Ropes & Gray has advised HongDao Advisors in respect of recent investments. In February 2016, HongDao investment funds invested over US$10 million in Lagou Information Ltd and subscribed for newly issued Series C preferred shares of the company. Lagou Information is focused on online human resources solutions in China. In January 2016, HongDao also invested over US$8 million by purchasing outstanding shares from the existing shareholders and subscribing for newly issued Series B1 preferred shares of WeBus Holding Ltd, a leading developer of real-time transport timetable applications for the China market. With over US$200 million under management, HongDao targets investments in high-growth early-stage companies, with a focus on new technology, internet finance, big data, mobile apps, content and entertainment.

Shardul Amarchand Mangaldas & Co has advised GE in respect of the sale of the 100 percent stake of its finance ventures in India, namely GE Capital Services India and GE Money Financial Services Private Ltd, to a consortium of Mr Pramod Bhasin, Mr Anil Chawla and AION Capital. Executive chairman Shardul Shroff and partner Shruti Kinra led the transaction which was announced on 22 March 2016 and is subject to regulatory approval. Shearman & Sterling also advised the sellers.
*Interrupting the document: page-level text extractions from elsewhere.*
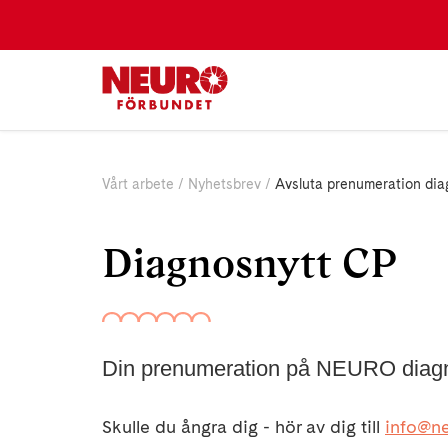
Vårt arbete
Nyhetsbrev
Avsluta prenumeration dia
Diagnosnytt CP
Din prenumeration på NEURO diagno
Skulle du ångra dig - hör av dig till
info@ne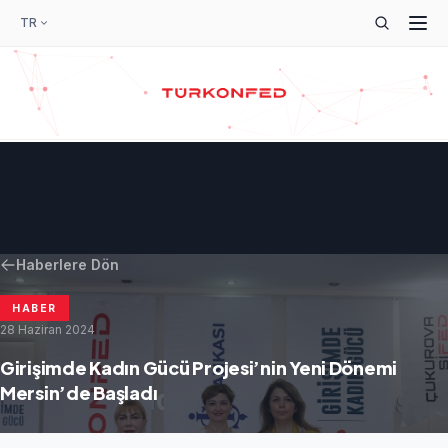
TR
Haberlere Dön
HABER
28 Haziran 2024
Girişimde Kadın Gücü Projesi’nin Yeni Dönemi
Mersin’de Başladı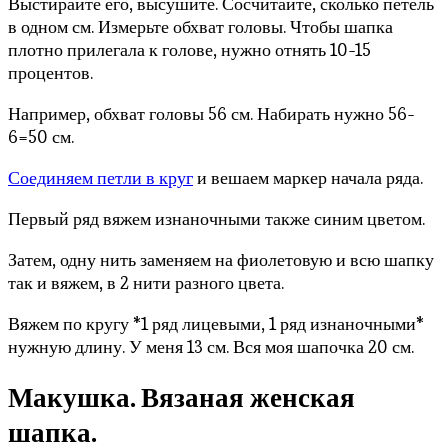
Выстирайте его, высушите. Сосчитайте, сколько петель
в одном см. Измерьте обхват головы. Чтобы шапка
плотно прилегала к голове, нужно отнять 10-15
процентов.
Например, обхват головы 56 см. Набирать нужно 56-
6=50 см.
Соединяем петли в круг
и вешаем маркер начала ряда.
Первый ряд вяжем изнаночными также синим цветом.
Затем, одну нить заменяем на фиолетовую и всю шапку
так и вяжем, в 2 нити разного цвета.
Вяжем по кругу *1 ряд лицевыми, 1 ряд изнаночными*
нужную длину. У меня 13 см. Вся моя шапочка 20 см.
Макушка. Вязаная женская
шапка.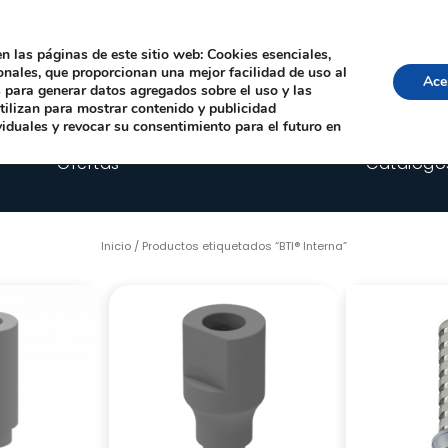
Local, 12006 Castelló de la Plana
· Horario: Lun-Juev 9:00–14:00, 16:00–19:00 · 
comercial@happyimplants.com
n las páginas de este sitio web: Cookies esenciales,
ionales, que proporcionan una mejor facilidad de uso al
Ace
os para generar datos agregados sobre el uso y las
utilizan para mostrar contenido y publicidad
viduales y revocar su consentimiento para el futuro en
Ofertas
Catálogo
Inicio
/ Productos etiquetados “BTI® Interna”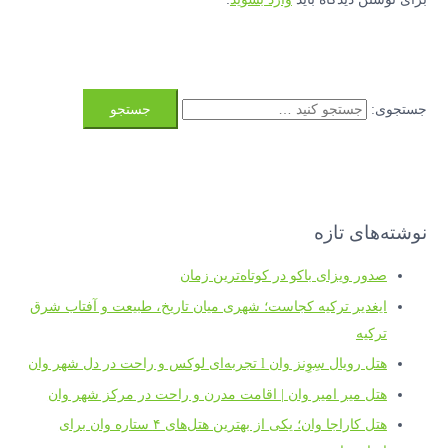
جستجوی:
نوشته‌های تازه
صدور ویزای باکو در کوتاه‌ترین زمان
ایغدیر ترکیه کجاست؛ شهری میان تاریخ، طبیعت و آفتاب شرق
ترکیه
هتل رویال سِوِنز وان l تجربه‌ای لوکس و راحت در دل شهر وان
هتل میر امیر وان | اقامت مدرن و راحت در مرکز شهر وان
هتل کاراجا وان؛ یکی از بهترین هتل‌های ۴ ستاره وان برای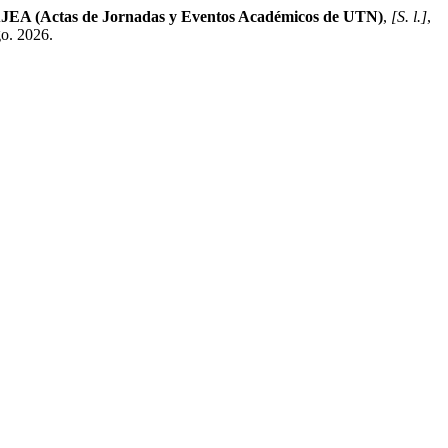
JEA (Actas de Jornadas y Eventos Académicos de UTN)
,
[S. l.]
,
go. 2026.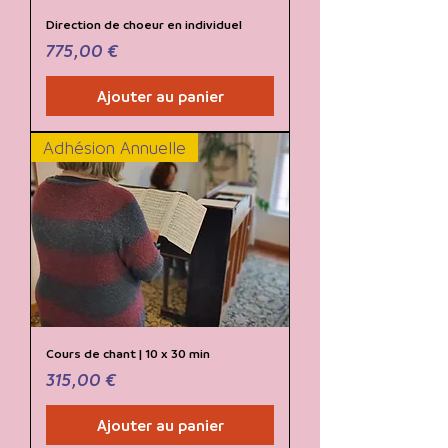
Direction de choeur en individuel
Prix
775,00 €
Ajouter au panier
Adhésion Annuelle
Cours de chant | 10 x 30 min
Prix
315,00 €
Ajouter au panier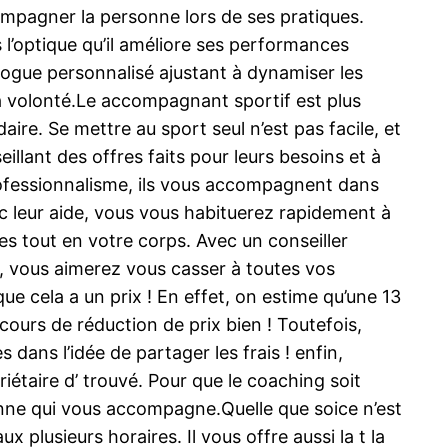
ccompagner la personne lors de ses pratiques.
s l’optique qu’il améliore ses performances
talogue personnalisé ajustant à dynamiser les
 sa volonté.Le accompagnant sportif est plus
aire. Se mettre au sport seul n’est pas facile, et
eillant des offres faits pour leurs besoins et à
professionnalisme, ils vous accompagnent dans
ec leur aide, vous vous habituerez rapidement à
s tout en votre corps. Avec un conseiller
g, vous aimerez vous casser à toutes vos
ue cela a un prix ! En effet, on estime qu’une 13
ours de réduction de prix bien ! Toutefois,
dans l’idée de partager les frais ! enfin,
iétaire d’ trouvé. Pour que le coaching soit
rsonne qui vous accompagne.Quelle que soice n’est
x plusieurs horaires. Il vous offre aussi la t la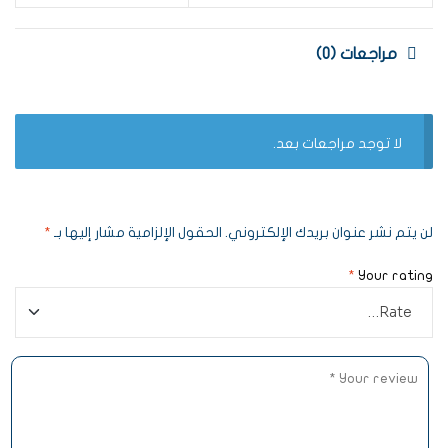
مراجعات (0)
لا توجد مراجعات بعد.
لن يتم نشر عنوان بريدك الإلكتروني.
الحقول الإلزامية مشار إليها بـ
*
*
Your rating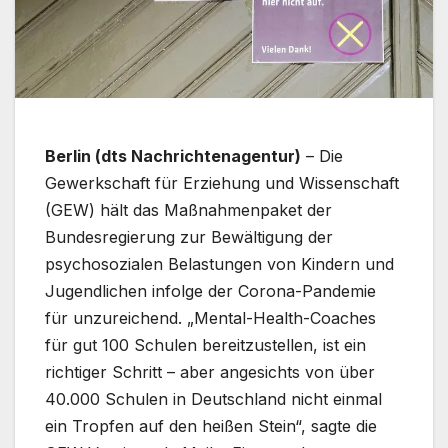
Berlin (dts Nachrichtenagentur)
– Die
Gewerkschaft für Erziehung und Wissenschaft
(GEW) hält das Maßnahmenpaket der
Bundesregierung zur Bewältigung der
psychosozialen Belastungen von Kindern und
Jugendlichen infolge der Corona-Pandemie
für unzureichend. „Mental-Health-Coaches
für gut 100 Schulen bereitzustellen, ist ein
richtiger Schritt – aber angesichts von über
40.000 Schulen in Deutschland nicht einmal
ein Tropfen auf den heißen Stein“, sagte die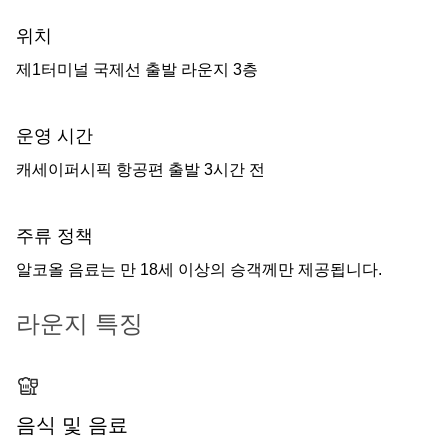
위치
제1터미널 국제선 출발 라운지 3층
운영 시간
캐세이퍼시픽 항공편 출발 3시간 전
주류 정책
알코올 음료는 만 18세 이상의 승객께만 제공됩니다.
라운지 특징
음식 및 음료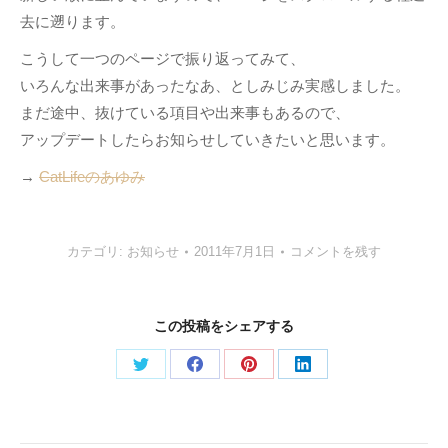
去に遡ります。
こうして一つのページで振り返ってみて、
いろんな出来事があったなあ、としみじみ実感しました。
まだ途中、抜けている項目や出来事もあるので、
アップデートしたらお知らせしていきたいと思います。
→
CatLifeのあゆみ
カテゴリ:
お知らせ
2011年7月1日
コメントを残す
この投稿をシェアする
Share
Share
Share
Share
on
on
on
on
Twitter
Facebook
Pinterest
LinkedIn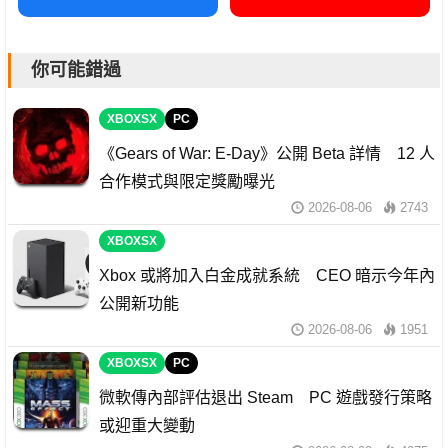
你可能錯過
XBOXSX
PC
《Gears of War: E-Day》公開 Beta 詳情 12 人
合作模式與限定獎勵曝光
2026-08-06
2743
XBOXSX
Xbox 或將加入白金成就系統 CEO 暗示今年內
公開新功能
2026-08-06
1951
XBOXSX
PC
微軟傳內部評估退出 Steam PC 遊戲發行策略
或迎重大變動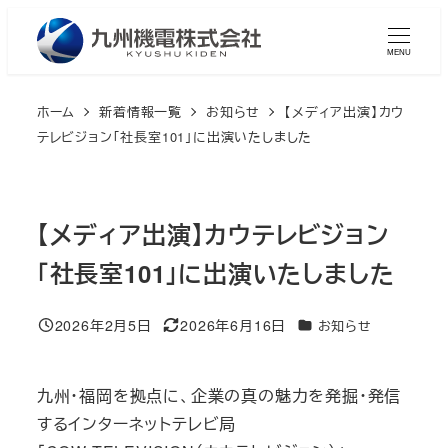
メ
イ
MENU
ン
コ
ホーム
新着情報一覧
お知らせ
【メディア出演】カウ
ン
テレビジョン「社長室101」に出演いたしました
テ
ン
ツ
【メディア出演】カウテレビジョン
へ
「社長室101」に出演いたしました
移
動
2026年2月5日
2026年6月16日
カテゴリー
お知らせ
投稿日
更新日
九州・福岡を拠点に、企業の真の魅力を発掘・発信
するインターネットテレビ局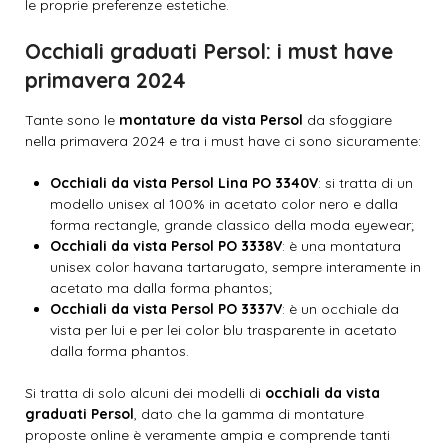
le proprie preferenze estetiche.
Occhiali graduati Persol: i must have
primavera 2024
Tante sono le
montature da vista Persol
da sfoggiare
nella primavera 2024 e tra i must have ci sono sicuramente:
Occhiali da vista Persol Lina PO 3340V
: si tratta di un
modello unisex al 100% in acetato color nero e dalla
forma rectangle, grande classico della moda eyewear;
Occhiali da vista Persol PO 3338V
: è una montatura
unisex color havana tartarugato, sempre interamente in
acetato ma dalla forma phantos;
Occhiali da vista Persol PO 3337V
: è un occhiale da
vista per lui e per lei color blu trasparente in acetato
dalla forma phantos.
Si tratta di solo alcuni dei modelli di
occhiali da vista
graduati Persol
, dato che la gamma di montature
proposte online è veramente ampia e comprende tanti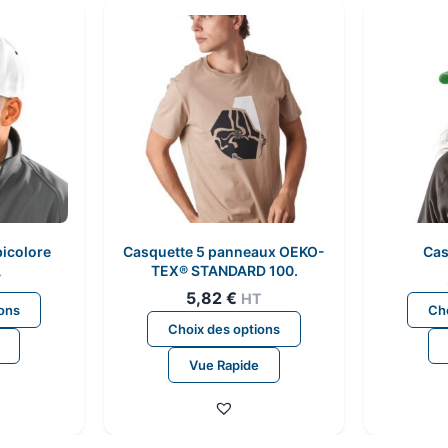
bicolore
Casquette 5 panneaux OEKO-
Cas
TEX® STANDARD 100.
T
5,82
€
HT
Ce
ions
Cho
Ce
produit
Choix des options
produit
a
Vue Rapide
a
plusieurs
plusieurs
variations.
variations.
Les
Les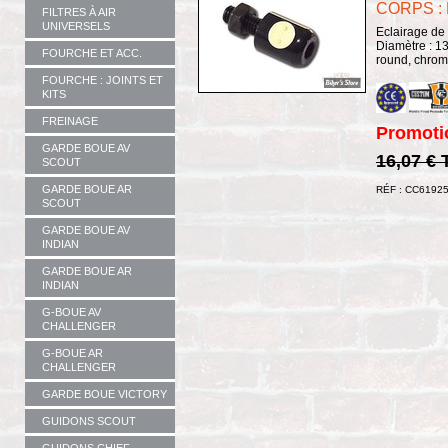
CORPS :
FILTRES À AIR
UNIVERSELS
Eclairage de
Diamètre : 13
FOURCHE ET ACC.
round, chrom
FOURCHE : JOINTS ET
KITS
FREINAGE
Promoti
GARDE BOUE AV
16,07 €
SCOUT
GARDE BOUE AR
RÉF : CC6192
SCOUT
GARDE BOUE AV
INDIAN
GARDE BOUE AR
INDIAN
G-BOUE AV
CHALLENGER
G-BOUE AR
CHALLENGER
GARDE BOUE VICTORY
GUIDONS SCOUT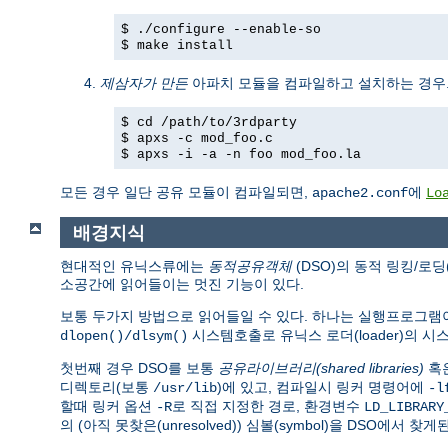
$ ./configure --enable-so
$ make install
제삼자가 만든
아파치 모듈을 컴파일하고 설치하는 경우
$ cd /path/to/3rdparty
$ apxs -c mod_foo.c
$ apxs -i -a -n foo mod_foo.la
모든 경우 일단 공유 모듈이 컴파일되면,
에
apache2.conf
Lo
배경지식
현대적인 유닉스류에는
동적공유객체
(DSO)의 동적 링킹/로딩
소공간에 읽어들이는 멋진 기능이 있다.
보통 두가지 방법으로 읽어들일 수 있다. 하나는 실행프로그
시스템호출로 유닉스 로더(loader)의 
dlopen()/dlsym()
첫번째 경우 DSO를 보통
공유라이브러리(shared libraries)
혹
디렉토리(보통
)에 있고, 컴파일시 링커 명령어에
/usr/lib
-l
할때 링커 옵션
로 직접 지정한 경로, 환경변수
-R
LD_LIBRARY
의 (아직 못찾은(unresolved)) 심볼(symbol)을 DSO에서 찾게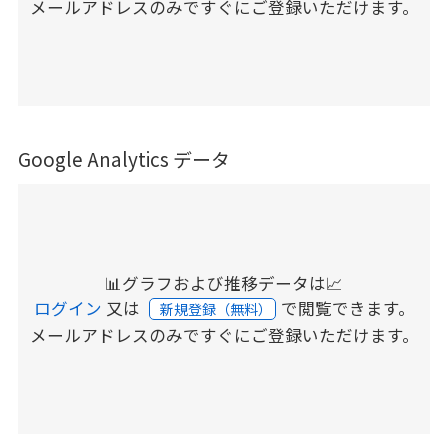
メールアドレスのみですぐにご登録いただけます。
Google Analytics データ
📊グラフおよび推移データは📈
ログイン
又は
で閲覧できます。
新規登録（無料）
メールアドレスのみですぐにご登録いただけます。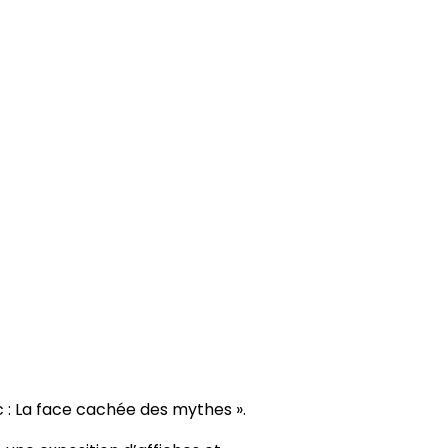
c : La face cachée des mythes ».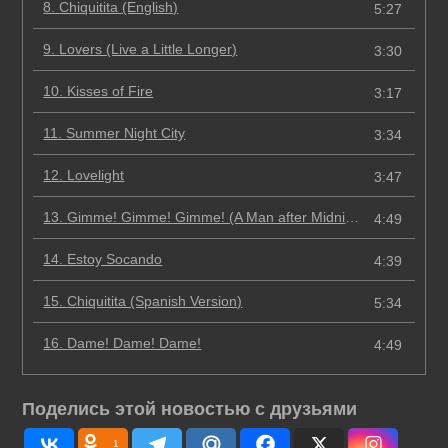
8.
Chiquitita (English)
5:27
9.
Lovers (Live a Little Longer)
3:30
10.
Kisses of Fire
3:17
11.
Summer Night City
3:34
12.
Lovelight
3:47
13.
Gimme! Gimme! Gimme! (A Man after Midnight)
4:49
14.
Estoy Soсando
4:39
15.
Chiquitita (Spanish Version)
5:34
16.
Dame! Dame! Dame!
4:49
Поделись этой новостью с друзьями
1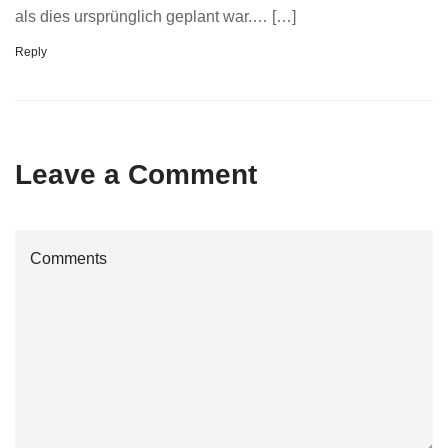
als dies ursprünglich geplant war.… […]
Reply
Leave a Comment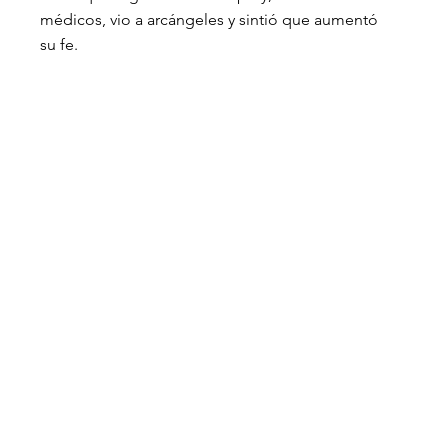
médicos, vio a arcángeles y sintió que aumentó 
su fe.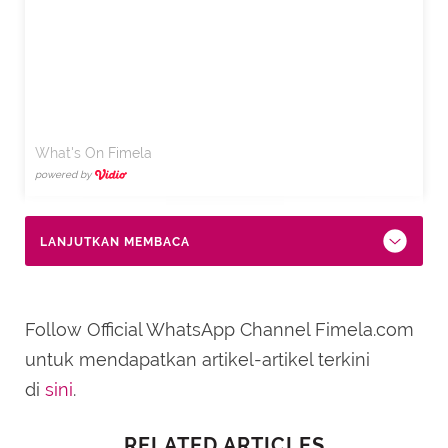
What's On Fimela
powered by
LANJUTKAN MEMBACA
Follow Official WhatsApp Channel Fimela.com
untuk mendapatkan artikel-artikel terkini
di
sini
.
RELATED ARTICLES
Allen and Overy and Cyril Amarchand Mangaldas advised the buyers.

Shearman & Sterling has advised HKSE-listed ChinaSoft International Ltd in respect of its issuance of the convertible notes due 2019 to the subscriber Huarong International Asset Management Growth Fund LP (Huarong Growth Fund), a limited partnership established in the Cayman Islands by Huarong International Asset Management Great China Investment Fund Ltd (Huarong Asset Management). ChinaSoft is a leading provider of comprehensive software and information services in China, with more than 29,000 employees distributed across the world. Huarong Asset Management is an indirect wholly-owned subsidiary of HKSE-listed Huarong International Financial Holdings Ltd, a financial conglomerate providing brokerage services on securities, investment banking, futures and asset management. Hong Kong M&A partner Stephanie Tang led the transaction.

Shearman & Sterling has also advised Merrill Lynch, Pierce, Fenner & Smith Inc and Deutsche Bank Securities Inc as joint global coordinators and joint book-runners in respect of Hutchison China MediTech Ltd’s (Chi-Med) US IPO of American depositary shares on the NASDAQ Global Select Market. Upon completion, the ordinary shares of Chi-Med will continue to be traded on the AIM market of the London Stock Exchange. Majority-owned by HKSE-listed CK Hutchison Holdings Ltd, Chi-Med is a China-based, globally-focused healthcare group that researches, develops, manufactures and sells pharmaceuticals and health-related consumer products. Hong Kong capital markets partner Matthew Bersani led the transaction.

Slaughter and May has advised Union Medical Healthcare Ltd (UMH) in respect of its global offering and listing on the Main Board of the HKSE. The global offering consisted of a Hong Kong public offering and a concurrent Rule 144A/Regulation S placement and raised approximately HK$706 million (US$91m) before the exercise of the over-allotment option. The firm also advised the underwriters, including Credit Suisse (Hong Kong) Ltd, Haitong International Securities Company Ltd and CIMB Securities Ltd, as to US and Hong Kong laws on the global offering. UMH is an aesthetic medical service provider that focuses on providing aesthetic surgical procedures, minimally invasive procedures and energy-based procedures in Hong Kong and Greater China. UMH shared commenced trading on the HKSE on 11 March 2016. Partners Benita Yu, John Moore and Charlton Tse led the transaction.